## ФРАГМЕНТ ТЕКСТА

Одни характеризуют его как блестящего менеджера и авантюриста, человека властного, везучего и не по-советски предприимчивого. Для других же наследие Соловьева и через 20 лет после распада СССР становится поводом для яростных споров в профессиональной среде. Сам же Юрий Борисович предпочитает оставаться над схваткой, наблюдая за течением жизни с высоты знаменитого Дома на набережной.

— Вы ведь человек столичный, Юрий Борисович?

— Родился я в Костроме. Но через четыре года отец переехал в Москву — на учебу в Академию воздушного флота имени Жуковского. Позже он стал авиационным инженером, затем директором авиационного завода. Первая школа, которую я помню, была в Климентовском переулке — напротив церкви святого Климента. Там я учился до четвертого класса, потому что это была школа первой ступени. В какой-то момент меня захотели исключить: я был очень непослушным ребенком. В то время при школах были так называемые педологи, которых, к счастью, потом разогнали. Педологи выясняли, что представляет собой ребенок и может ли он дальше учиться. Делалось это путем наблюдений и с помощью опросов свидетелей. В результате меня чуть не отправили под Москву в так называемую лесную школу для непослушных. Там, кстати сказать, учились дети весьма знаменитых родителей — Фрунзе, например, и так далее. Но все же не отправили. А потом я учился в школе-семилетке в Лаврушинском переулке. Очень красивое здание, за дивными чугунными решетчатыми воротами. Сейчас ее, конечно, уже нет. Я там давно не был, но, наверное, такое престижное здание подо что-нибудь да приспособили.

— Самый любимый предмет?

— Наверное, все-таки рисование. И в школе, и — так или иначе — в вузах. Я учился в пяти высших учебных заведениях. Сначала, еще до войны, на художественном факультете Текстильного института. Не понравилось, ушел. Перешел в Архитектурный. Не понравилось, ушел. Поступил в Полиграфический на художественное отделение — началась война. Не сразу, но институт эвакуировали из Москвы.

— На фронт вас не взяли?

— Мне стыдно сказать, но нет. В Полиграфическом давали так называемую бронь, отсрочку от армии. Как и в эвакуированном в Казахстан Московском авиационном институте, куда я поступил после Полиграфического; в МАИ тоже проучился недолго. Потом я стал учиться в Бауманском, где опять-таки не завершил обучение. А окончил все же Полиграфический, с отличием.

Оттуда меня распределили в редакцию Оборонгиза. Там мне не понравилось: выпускали только один журнал, делать было абсолютно нечего. И в этот момент объявили набор в Высшую дипломатическую школу. Я получил от Оборонгиза блестящую характеристику и поступил туда в мае 1944 года. Контингент слушателей был серым — набор шел в основном из секретарей провинциальных райкомов, людей не слишком образованных. А в то время в СССР начали появляться трофейные фильмы — но тогда, в конце войны, их демонстрировали в основном по клубам на закрытых показах, куда с улицы было очень трудно попасть; в широкий советский кинопрокат они попали гораздо позже. Я пришел к директору — его фамилия Бушуев — и говорю ему: «Культурный уровень людей, учащихся в вашей школе, недостаточно высок. А работать им придется за границей. Им надо познакомиться с тем, что делается там. Давайте организуем цикл мероприятий — просмотр трофейных фильмов». Бушуев согласился. Так что я был у него на хорошем счету.

## Записи набора данных

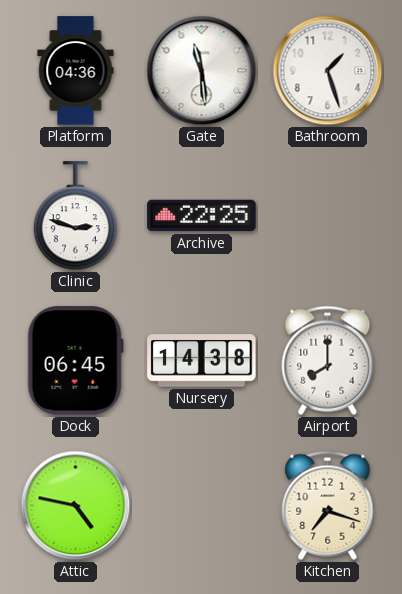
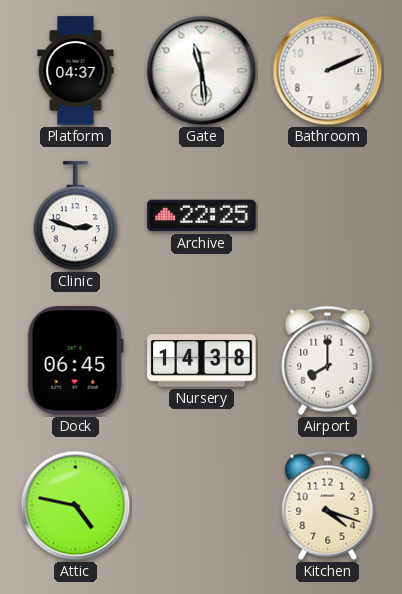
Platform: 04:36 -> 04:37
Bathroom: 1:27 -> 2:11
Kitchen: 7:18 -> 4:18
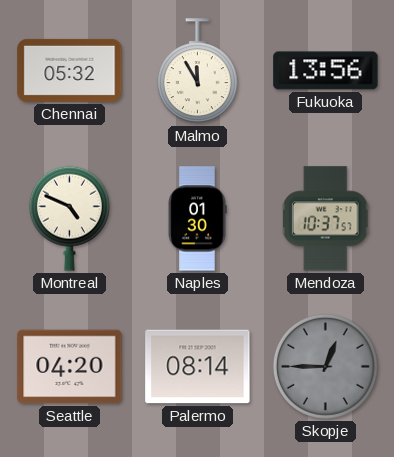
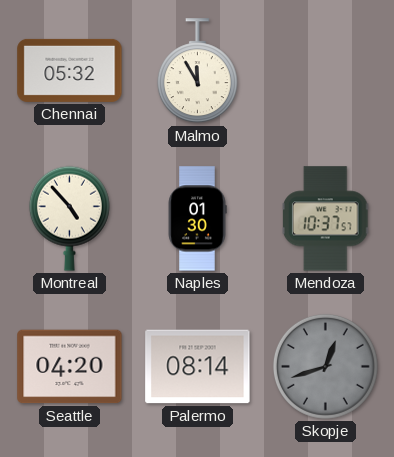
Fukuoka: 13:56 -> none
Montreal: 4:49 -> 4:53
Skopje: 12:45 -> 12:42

## ЗАДАНИЕ
Перепишите, пожалуйста, фрагмент интервью от слов «Одни характеризуют его» до слов «столичный, Юрий Борисович?» включительно, заменив «Юрий Борисович» на «Юрий Соловьев». Приведённые пункты здесь ни при чём.

## РЕЗУЛЬТАТ
Одни характеризуют его как блестящего менеджера и авантюриста, человека властного, везучего и не по-советски предприимчивого. Для других же наследие Соловьева и через 20 лет после распада СССР становится поводом для яростных споров в профессиональной среде. Сам же Юрий Соловьев предпочитает оставаться над схваткой, наблюдая за течением жизни с высоты знаменитого Дома на набережной.

— Вы ведь человек столичный, Юрий Соловьев?